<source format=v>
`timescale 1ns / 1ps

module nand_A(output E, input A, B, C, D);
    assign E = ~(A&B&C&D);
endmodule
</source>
####
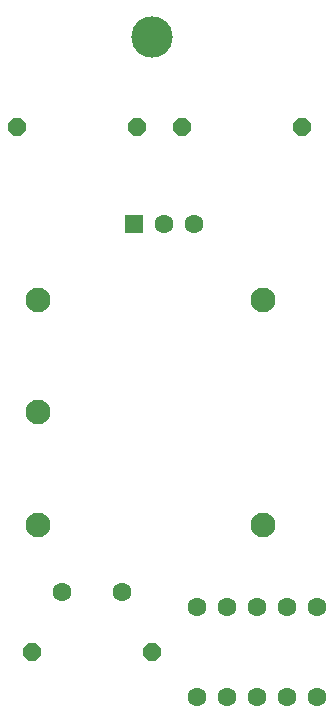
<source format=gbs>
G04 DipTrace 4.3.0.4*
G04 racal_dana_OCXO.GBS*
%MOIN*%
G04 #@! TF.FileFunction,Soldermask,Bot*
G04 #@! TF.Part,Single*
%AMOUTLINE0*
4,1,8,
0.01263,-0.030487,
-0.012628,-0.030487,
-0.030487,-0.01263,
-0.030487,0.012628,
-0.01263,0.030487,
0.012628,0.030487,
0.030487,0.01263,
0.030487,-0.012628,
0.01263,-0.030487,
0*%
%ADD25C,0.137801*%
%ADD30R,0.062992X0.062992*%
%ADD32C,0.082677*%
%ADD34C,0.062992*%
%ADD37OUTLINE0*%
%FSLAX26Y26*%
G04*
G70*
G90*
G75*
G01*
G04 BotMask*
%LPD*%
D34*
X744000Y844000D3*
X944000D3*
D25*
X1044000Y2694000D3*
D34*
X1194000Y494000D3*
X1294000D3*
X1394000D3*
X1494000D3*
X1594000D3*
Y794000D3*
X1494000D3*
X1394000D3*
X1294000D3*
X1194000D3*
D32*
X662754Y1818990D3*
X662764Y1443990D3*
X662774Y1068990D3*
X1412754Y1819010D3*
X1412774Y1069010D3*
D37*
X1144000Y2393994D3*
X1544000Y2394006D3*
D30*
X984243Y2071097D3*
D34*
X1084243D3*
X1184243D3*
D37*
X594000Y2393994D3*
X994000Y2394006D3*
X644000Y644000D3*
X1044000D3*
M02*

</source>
####
__TASK DIRECTIONS__
Wherever the word "source" appears in the listing, copy the line that holds it.

__ANSWER SECTION__
<source format=v>
</source>
<source format=gbs>
</source>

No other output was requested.